There are many variations of LZ78. I think even ACB (
http://encode.su/threads/540-ACB ) could be considered a LZW variation. David Scott has made bijective LZW (although very slow).
I think it's better to invest time into BWT as it's scalable and preprocessing + transformation stage is almost fully decoupled from encoding stage, ie usually changes in first stage (eg changing from LZP to LZ77 preprocessing or switching between BWT and BWTS) does not influence much the performance of encoding stage. IMO any LZ coder with adaptive entropy coding is a messy thing, ie optimizing performance relies too much on tuning and trying ad-hoc combinations of constants as LZ has an inherent information overhead (by allowing multiple encodings of the same input string). On the other hand with static entropy coding it is sometimes feasible to do optimal parsing and then focus on improving speed, thus avoiding spending time on extensive tuning, which will be useless if a customer compresses files with different content than your data corpus.

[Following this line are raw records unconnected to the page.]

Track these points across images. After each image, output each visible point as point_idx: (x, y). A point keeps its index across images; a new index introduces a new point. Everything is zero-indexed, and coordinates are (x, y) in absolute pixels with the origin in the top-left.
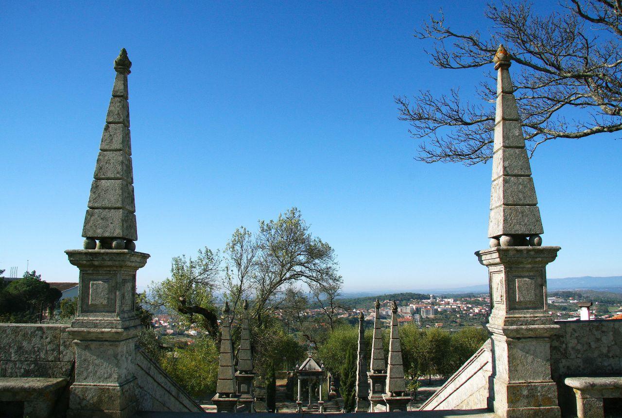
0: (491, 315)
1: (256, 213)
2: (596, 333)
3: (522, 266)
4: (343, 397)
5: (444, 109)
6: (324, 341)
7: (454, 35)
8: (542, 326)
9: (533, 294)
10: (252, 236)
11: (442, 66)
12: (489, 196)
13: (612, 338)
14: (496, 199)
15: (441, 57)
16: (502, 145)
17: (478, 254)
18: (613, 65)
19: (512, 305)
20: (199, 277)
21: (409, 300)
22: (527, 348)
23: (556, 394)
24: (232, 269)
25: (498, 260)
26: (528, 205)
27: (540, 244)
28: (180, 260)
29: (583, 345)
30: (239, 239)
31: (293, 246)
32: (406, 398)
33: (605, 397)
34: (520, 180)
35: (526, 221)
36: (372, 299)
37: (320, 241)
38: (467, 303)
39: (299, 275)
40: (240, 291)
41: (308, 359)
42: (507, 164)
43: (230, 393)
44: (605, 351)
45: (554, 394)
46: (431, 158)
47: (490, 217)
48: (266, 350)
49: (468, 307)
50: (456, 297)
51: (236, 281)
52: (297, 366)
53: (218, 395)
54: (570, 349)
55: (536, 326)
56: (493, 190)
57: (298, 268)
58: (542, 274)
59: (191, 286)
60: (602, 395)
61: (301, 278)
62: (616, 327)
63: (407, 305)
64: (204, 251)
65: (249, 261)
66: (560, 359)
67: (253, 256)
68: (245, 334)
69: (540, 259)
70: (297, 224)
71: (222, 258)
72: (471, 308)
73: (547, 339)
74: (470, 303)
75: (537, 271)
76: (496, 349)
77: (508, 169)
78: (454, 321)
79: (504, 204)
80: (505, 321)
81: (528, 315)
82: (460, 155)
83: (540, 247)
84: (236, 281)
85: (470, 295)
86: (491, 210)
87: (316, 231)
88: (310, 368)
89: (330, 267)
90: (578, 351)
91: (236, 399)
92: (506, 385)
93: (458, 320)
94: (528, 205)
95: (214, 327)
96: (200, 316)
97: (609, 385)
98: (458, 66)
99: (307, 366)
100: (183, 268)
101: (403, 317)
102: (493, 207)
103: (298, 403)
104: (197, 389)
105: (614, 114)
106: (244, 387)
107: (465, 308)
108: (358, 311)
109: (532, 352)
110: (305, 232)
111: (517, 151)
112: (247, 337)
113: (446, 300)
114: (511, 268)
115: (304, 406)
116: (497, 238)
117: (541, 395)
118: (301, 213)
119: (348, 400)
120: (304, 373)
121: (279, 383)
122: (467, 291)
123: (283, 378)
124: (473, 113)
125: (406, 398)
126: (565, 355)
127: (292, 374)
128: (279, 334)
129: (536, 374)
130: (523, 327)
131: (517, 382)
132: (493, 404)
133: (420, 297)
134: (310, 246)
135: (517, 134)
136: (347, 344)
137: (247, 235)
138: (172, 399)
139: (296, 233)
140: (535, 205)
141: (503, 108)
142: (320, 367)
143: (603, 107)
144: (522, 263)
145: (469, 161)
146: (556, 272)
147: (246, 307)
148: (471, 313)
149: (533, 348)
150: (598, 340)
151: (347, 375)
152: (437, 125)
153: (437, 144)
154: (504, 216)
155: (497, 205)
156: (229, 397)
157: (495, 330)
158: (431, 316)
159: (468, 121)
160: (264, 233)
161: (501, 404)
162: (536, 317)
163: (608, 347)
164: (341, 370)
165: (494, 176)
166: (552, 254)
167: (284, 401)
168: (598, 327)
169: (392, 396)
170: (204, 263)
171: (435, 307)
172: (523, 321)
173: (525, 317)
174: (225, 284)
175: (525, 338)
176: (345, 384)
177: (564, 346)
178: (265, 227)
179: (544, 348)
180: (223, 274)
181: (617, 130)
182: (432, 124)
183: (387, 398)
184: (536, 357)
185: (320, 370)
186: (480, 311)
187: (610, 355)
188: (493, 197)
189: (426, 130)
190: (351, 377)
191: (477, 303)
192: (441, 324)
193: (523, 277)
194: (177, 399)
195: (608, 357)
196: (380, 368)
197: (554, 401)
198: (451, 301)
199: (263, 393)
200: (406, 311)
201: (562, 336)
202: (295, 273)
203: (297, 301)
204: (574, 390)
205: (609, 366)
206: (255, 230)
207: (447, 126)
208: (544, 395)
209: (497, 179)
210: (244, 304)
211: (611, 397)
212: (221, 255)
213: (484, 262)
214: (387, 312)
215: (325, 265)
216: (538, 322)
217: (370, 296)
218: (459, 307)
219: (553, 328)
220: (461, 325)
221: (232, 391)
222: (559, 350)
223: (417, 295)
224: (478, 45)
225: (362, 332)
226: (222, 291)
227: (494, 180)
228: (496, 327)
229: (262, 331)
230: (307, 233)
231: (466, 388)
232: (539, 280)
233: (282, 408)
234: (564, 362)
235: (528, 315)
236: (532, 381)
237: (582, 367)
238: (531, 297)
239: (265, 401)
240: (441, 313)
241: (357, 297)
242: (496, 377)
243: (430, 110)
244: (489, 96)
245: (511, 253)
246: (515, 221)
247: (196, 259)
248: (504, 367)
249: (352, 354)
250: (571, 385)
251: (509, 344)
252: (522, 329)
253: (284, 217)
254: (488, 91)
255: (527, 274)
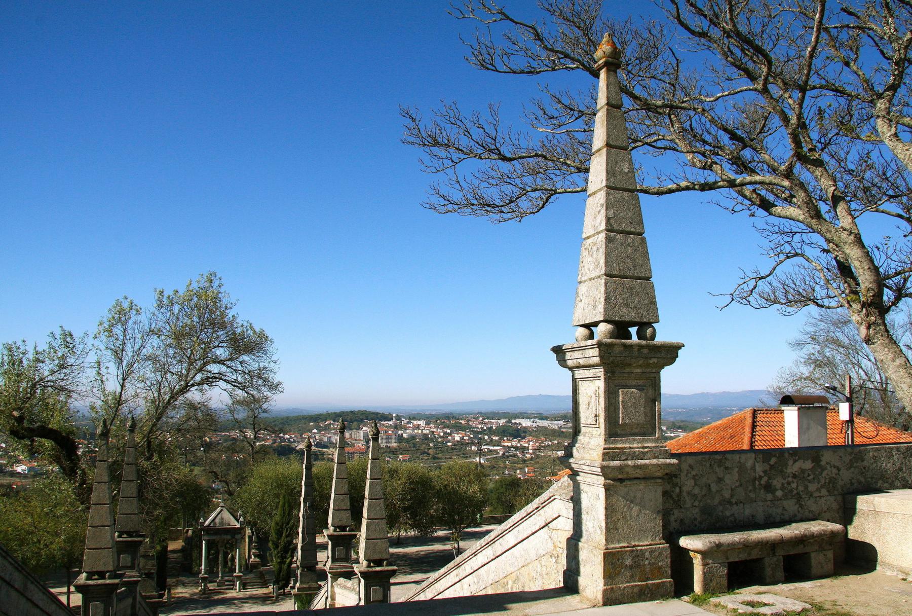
0: (577, 445)
1: (151, 280)
2: (717, 469)
3: (628, 370)
4: (273, 566)
5: (476, 133)
6: (241, 481)
7: (511, 20)
8: (655, 461)
9: (642, 413)
10: (143, 315)
11: (483, 66)
12: (575, 262)
13: (736, 476)
14: (592, 267)
15: (484, 51)
16: (604, 184)
17: (559, 351)
18: (712, 99)
19: (613, 430)
20: (50, 378)
21: (362, 421)
22: (632, 494)
23: (669, 560)
24: (107, 364)
25: (597, 360)
26: (640, 278)
27: (653, 337)
28: (18, 348)
29: (702, 488)
30: (122, 315)
31: (208, 332)
32: (390, 568)
33: (731, 560)
34: (630, 240)
35: (636, 302)
36: (336, 416)
37: (251, 328)
38: (444, 427)
39: (216, 378)
40: (119, 402)
41: (219, 509)
42: (611, 213)
43: (108, 572)
44: (727, 494)
45: (665, 562)
46: (450, 205)
47: (577, 294)
48: (161, 497)
49: (445, 433)
50: (430, 419)
51: (113, 386)
52: (201, 520)
53: (84, 575)
54: (685, 494)
55: (647, 461)
56: (585, 253)
57: (214, 368)
58: (655, 384)
59: (35, 392)
60: (727, 558)
61: (218, 384)
62: (742, 461)
63: (359, 428)
64: (58, 332)
65: (138, 353)
66: (671, 510)
67: (142, 346)
68: (128, 472)
69: (655, 360)
70: (216, 299)
71: (91, 347)
72: (450, 434)
73: (660, 481)
74: (448, 427)
75: (647, 378)
76: (584, 498)
77: (612, 221)
78: (425, 452)
79: (606, 275)
80: (604, 454)
81: (635, 445)
82: (487, 205)
83: (654, 342)
84: (113, 386)
85: (449, 416)
86: (580, 282)
87: (245, 312)
88: (222, 523)
89: (265, 368)
90: (694, 496)
91: (117, 581)
92: (602, 552)
93: (431, 451)
94: (640, 278)
95: (72, 461)
96: (47, 443)
97: (738, 543)
98: (505, 69)
99: (217, 520)
100: (21, 362)
101: (353, 445)
102: (585, 278)
103: (202, 578)
104: (34, 562)
105: (704, 168)
106: (125, 559)
107: (442, 434)
108: (287, 436)
109: (638, 501)
110: (228, 311)
111: (626, 195)
112: (133, 476)
113: (415, 422)
114: (613, 373)
115: (210, 582)
116: (589, 327)
117: (649, 564)
118: (223, 282)
119: (280, 569)
120: (213, 530)
121: (173, 546)
122: (446, 410)
123: (176, 539)
124: (515, 143)
125: (390, 568)
126: (678, 503)
127: (190, 533)
128: (180, 471)
129: (642, 533)
130: (630, 463)
131: (617, 545)
132: (577, 581)
133: (376, 418)
134: (234, 333)
135: (627, 170)
136: (281, 486)
137: (133, 312)
138: (14, 594)
139: (214, 313)
140: (648, 278)
141: (608, 129)
142: (238, 521)
143: (689, 157)
144: (630, 365)
145: (498, 216)
146: (674, 381)
147: (132, 429)
148: (449, 441)
149: (639, 495)
150: (720, 480)
151: (279, 533)
152: (462, 156)
153: (457, 186)
154: (606, 293)
155: (594, 275)
156: (104, 578)
157: (585, 467)
158: (394, 444)
159: (508, 155)
160: (163, 310)
161: (592, 578)
162: (647, 447)
163: (732, 490)
164: (271, 525)
165: (588, 231)
166: (670, 353)
167: (178, 576)
168: (720, 461)
169: (369, 566)
170: (60, 354)
171: (400, 432)
172: (629, 454)
173: (630, 448)
174: (95, 390)
175: (630, 479)
176: (277, 547)
177: (677, 490)
178: (165, 301)
179: (654, 494)
180: (91, 373)
181: (711, 189)
182: (456, 156)
183: (362, 569)
184: (644, 507)
185: (238, 526)
186: (462, 438)
187: (734, 501)
188: (585, 264)
189: (445, 161)
190: (287, 536)
191: (458, 428)
192: (407, 457)
193: (630, 387)
194: (22, 594)
195: (731, 504)
196: (344, 523)
197: (666, 572)
198: (422, 423)
199: (151, 565)
200: (359, 436)
201: (676, 476)
202: (209, 374)
203: (207, 419)
204: (691, 554)
205: (731, 515)
206: (147, 304)
207: (476, 161)
208: (654, 563)
209: (594, 235)
210: (129, 424)
211: (737, 560)
212: (90, 341)
213: (570, 363)
214: (329, 438)
215: (257, 365)
216: (649, 455)
217: (305, 414)
218: (433, 432)
219: (670, 464)
220: (434, 458)
221: (111, 568)
222: (671, 496)
223: (374, 413)
224: (541, 40)
225: (309, 468)
226: (88, 401)
227: (588, 238)
228: (589, 462)
229: (155, 467)
230: (230, 314)
231: (517, 553)
232: (651, 392)
233: (176, 585)
234: (677, 514)
235: (635, 444)
236: (637, 543)
237: (699, 519)
238: (639, 417)
239: (152, 579)
240: (407, 440)
241: (286, 415)
242: (582, 540)
243: (453, 133)
244: (542, 120)
245: (617, 350)
246: (622, 301)
247: (46, 347)
248: (596, 523)
249: (289, 501)
250: (689, 547)
251: (607, 488)
252: (627, 466)
253: (195, 286)
254: (542, 113)
255: (634, 383)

Regarding LZW: I think it is possible to improve the compression, for example by keeping the dictionary sorted. Then you can predict the highest bits of indexes using statistics like in PPM. Additionally you can eg assume higher probability of longer dictionary entries.
Edit:
What about variable length LZW? Ie: usual LZW (from what I know) uses dictionary of size of a power of two (some entries are free during compression) and then uses an integer length bit code to refer to a particular entry. We can use something like prefix(less) codes (Huffman codes are examples of these) that have varying length. Entire dictionary could be organized into a binary tree, with entries in leafs. Each node would keep a probability of selecting left or right children. In fact such scheme would be a good hybrid between PPM and LZW, the advantage over plain PPM is that that hybrid could sometimes encode multiple symbols as one bit (ie before actual encoding) when some edge would correspond to multiple symbols. Did anyone tried such an algorithm? The ability to keep multisymbol edges could be a memory saver compared to PPM. Of course such hybrid would have the disadvantage of having mutiple encodings of the same input string, maybe unless David Scott makes a bijective version.